"New Yorkers go all over the world, but the city has a way of swallowing their homecomings," Jeff Stark, creator of the series "Where Have You Been?" said. "Orbit the earth and your friends will ask you if you missed the pizza."
Jeff Stark does indeed orbit, not the world, persay, but in the upper tiers of New York's alpha-hipsters. He plays a significant role in the burgeoning "New Dork City" scene, as dubbed by TimeOut New York, and runs a weekly email newsletter called NonsenseNYC to alert people of DIY events. The e-mails are read by, I can only imagine, thousands of New Yorkers every week who rely on Stark to keep the community connected.
Along with his upkeep of the NonsenseNYC newsletter, Stark has started the series "Where Have You Been?" Structured in interview form, Stark leads his three guests through tales of the most exciting parts of some of their recent travels. Stark recently embarked upon his own adventure over the summer during which he managed to raft down the Mississippi river with a large group of enthusiasts on a gigantic, homemade raft. Like some kind of present-day Huckleberry Finn, I suppose he took his laptop with him, because the Nonsense emails kept being sent out through his entire trip.
All three of the guests in the "Where Have You Been?" show I attended were photographers, but I don't think it was supposed to be a theme. The show took place in The Blue Stocking Bookstore, a sort of anarcho-lesbian activist spot still surviving in Manhattan's Lower East Side. The room was set up with a digital projector and screen for slides and chairs lined up as if it were a talk show. When I ordered a cup of coffee to sip, the waitress asked, "Would you like soy milk or cow juice in that coffee?" Yeah, it's that kind of place.
The first interviewee, Tod Seelie, was working on long-exposure photos in a ghetto in San Paulo, Brazil when he was kidnapped. Seelie happened to be lugging around a large, analog camera, which was not the brightest of ideas. The second interviewee was Ida Benedetto, who had traveled to Darjeeling, India to photograph an organic tea collective. Upon arrival, she realized what they really wanted was to see her photographs from a previous trip to a Guatemalan coffee farmer's collective. Her trip evolved into something completely different than she had expected.

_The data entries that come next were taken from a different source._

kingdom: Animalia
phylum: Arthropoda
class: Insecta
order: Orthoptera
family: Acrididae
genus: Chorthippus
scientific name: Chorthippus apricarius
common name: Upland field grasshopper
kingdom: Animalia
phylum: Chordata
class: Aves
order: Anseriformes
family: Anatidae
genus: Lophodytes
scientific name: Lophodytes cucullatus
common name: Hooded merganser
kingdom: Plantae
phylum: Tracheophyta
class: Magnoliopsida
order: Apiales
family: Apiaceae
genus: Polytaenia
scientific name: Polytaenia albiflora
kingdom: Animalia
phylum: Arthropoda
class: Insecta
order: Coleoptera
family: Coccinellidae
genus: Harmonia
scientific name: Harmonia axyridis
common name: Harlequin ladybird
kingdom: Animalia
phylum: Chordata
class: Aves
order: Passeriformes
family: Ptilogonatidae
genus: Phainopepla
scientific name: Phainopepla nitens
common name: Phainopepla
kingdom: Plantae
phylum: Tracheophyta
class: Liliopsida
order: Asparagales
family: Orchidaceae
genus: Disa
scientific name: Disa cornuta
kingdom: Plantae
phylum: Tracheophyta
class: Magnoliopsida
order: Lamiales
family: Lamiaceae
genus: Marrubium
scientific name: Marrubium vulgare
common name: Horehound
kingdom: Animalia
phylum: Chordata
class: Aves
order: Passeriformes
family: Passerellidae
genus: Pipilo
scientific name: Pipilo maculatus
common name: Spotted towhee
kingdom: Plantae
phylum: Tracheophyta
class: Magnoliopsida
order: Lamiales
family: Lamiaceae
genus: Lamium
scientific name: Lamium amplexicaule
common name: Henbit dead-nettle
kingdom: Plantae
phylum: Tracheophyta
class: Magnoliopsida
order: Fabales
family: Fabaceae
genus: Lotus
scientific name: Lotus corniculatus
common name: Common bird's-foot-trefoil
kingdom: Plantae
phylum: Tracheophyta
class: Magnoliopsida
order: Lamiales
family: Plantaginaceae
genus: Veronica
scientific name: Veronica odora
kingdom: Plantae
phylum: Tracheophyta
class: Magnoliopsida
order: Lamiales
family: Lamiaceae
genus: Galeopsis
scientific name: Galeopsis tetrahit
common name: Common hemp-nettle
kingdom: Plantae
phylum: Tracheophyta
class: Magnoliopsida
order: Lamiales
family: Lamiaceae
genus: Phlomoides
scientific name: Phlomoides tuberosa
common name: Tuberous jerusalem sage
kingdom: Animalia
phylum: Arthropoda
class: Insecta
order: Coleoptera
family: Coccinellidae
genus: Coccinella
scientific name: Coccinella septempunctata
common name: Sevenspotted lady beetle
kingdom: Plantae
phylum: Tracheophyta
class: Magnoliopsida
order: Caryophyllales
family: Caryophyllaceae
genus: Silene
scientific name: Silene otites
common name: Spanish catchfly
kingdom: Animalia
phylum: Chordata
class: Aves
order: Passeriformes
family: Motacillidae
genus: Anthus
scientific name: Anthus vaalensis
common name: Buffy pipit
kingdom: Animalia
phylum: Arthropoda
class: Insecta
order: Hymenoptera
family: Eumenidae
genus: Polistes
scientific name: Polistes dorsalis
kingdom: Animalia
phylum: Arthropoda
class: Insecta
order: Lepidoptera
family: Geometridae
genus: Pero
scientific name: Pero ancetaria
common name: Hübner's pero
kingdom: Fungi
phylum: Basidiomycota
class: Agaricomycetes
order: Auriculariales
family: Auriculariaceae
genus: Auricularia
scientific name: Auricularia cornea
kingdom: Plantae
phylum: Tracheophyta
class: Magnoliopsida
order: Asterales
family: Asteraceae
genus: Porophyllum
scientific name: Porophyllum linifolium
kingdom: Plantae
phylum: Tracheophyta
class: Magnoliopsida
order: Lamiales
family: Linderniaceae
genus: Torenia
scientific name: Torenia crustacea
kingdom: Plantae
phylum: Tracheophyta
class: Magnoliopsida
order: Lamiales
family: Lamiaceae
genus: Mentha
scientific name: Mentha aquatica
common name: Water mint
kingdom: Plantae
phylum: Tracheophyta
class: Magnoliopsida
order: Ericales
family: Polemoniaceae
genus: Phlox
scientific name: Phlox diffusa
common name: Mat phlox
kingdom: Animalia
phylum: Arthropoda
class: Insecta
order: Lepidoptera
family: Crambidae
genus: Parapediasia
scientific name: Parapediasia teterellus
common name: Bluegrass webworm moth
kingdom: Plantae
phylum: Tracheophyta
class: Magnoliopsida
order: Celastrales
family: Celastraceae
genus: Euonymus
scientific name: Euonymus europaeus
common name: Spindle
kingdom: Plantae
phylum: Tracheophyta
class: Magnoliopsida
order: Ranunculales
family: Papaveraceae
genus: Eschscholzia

Stark saved the best adventurer for last. Steve Duncan, a self-described "urban explorer," briefly told us about his adventures throughout New York, where he photographed extensive networks of unused subway tunnels beneath the city. If that wasn't impressive enough, Duncan delved into his recent trip to Minneapolis where he explored the city's unique and complicated underground infrastructure. Apparently, Minneapolis is one of the only cities in America built upon sandstone, which makes digging almost effortless.
Thanks to the combined efforts of amateur "archeologists" throughout the city, Duncan was able to crawl his way through extensive caverns and catacombs still intact beneath the city, some dating back hundreds of years which still held hidden bottles of alcohol from prohibition. The trip culminated with Duncan and his guides spending a few days in an underground cavern. They slowly filled the cave with over a thousand tea lights so Duncan could photograph the interior with the soft glow of flame. While he was the most modest photographer of the group, Duncan's photographs were breathtaking. Halfway through his story, the lights were dimmed and his photos transcended the typical projector hindrances that had plagued the earlier speakers.
There's something haunting about seeing proof of places that don't seem to exist in the same reality as our own. Sitting in the dark of The Blue Stocking, with my steaming cup of caffeine and cow juice, I was in awe of these people who were so far out of a box I hadn't even noticed I was in. To those of you with cameras, start exploring the unknown; the adventure is in finding what you didn't know you were looking for. And for the rest of you, keep an eye on NonsenseNYC.com. Stark will be doing another one of these soon, and I can only imagine them getting better.